I like Velvet Purple, so no way I could cast stones...


----------



## MaX PL (Apr 10, 2006)

which wheels are the 18s and which the 19s from the photos in this thread?


----------



## Dan Halen (May 16, 2002)

The yellow sedan has 19" wheels, and unless Audi is producing two sizes of the wheel on the sportback, they're 19" as well.

The US 18" wheel is likely to be the below, IMO:










The tire looks fairly thin, so maybe it's a 19" wheel as well and we won't be getting the wheel seen on the sportback and countless other show circuit S3s. I guess it's possible we haven't seen the US 18" wheel yet. That photo is on audiusa.com, however.


----------



## MaX PL (Apr 10, 2006)

thanks.

i like the wheels on the sportsback much more than those on the sedan. i hope we get those.


----------



## mike3141 (Feb 16, 1999)

Dan Halen said:


> I like Velvet Purple, so no way I could cast stones...
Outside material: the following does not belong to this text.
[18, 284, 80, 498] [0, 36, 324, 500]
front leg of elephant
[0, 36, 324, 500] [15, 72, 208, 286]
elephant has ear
One of the '06 colors for the A3 was Venitian Violet Pearl. Apparently it wasn't too popular as AoA dropped it, Murano Green and Moro Blue for the '07 models.


----------



## The DarkSide (Aug 4, 2000)

Not a huge yellow fan but that does look pretty good. I think the blue seems to be the most striking but I'd want to see it in person.. I may go with silver. That seems the easiest "too keep looking clean" color that I've ever had.

The sportback has been out awhile now in Europe hasn't it? I'm surprised I haven't seen any instrumented tests of it. IE, 0-60, 1/4 mile, skid pad numbers etc. I did a cursory search but didn't try too hard.


----------



## killadelph908 (Jan 21, 2010)

Wow the yellow actually works on that S3..I am definitely a fan


----------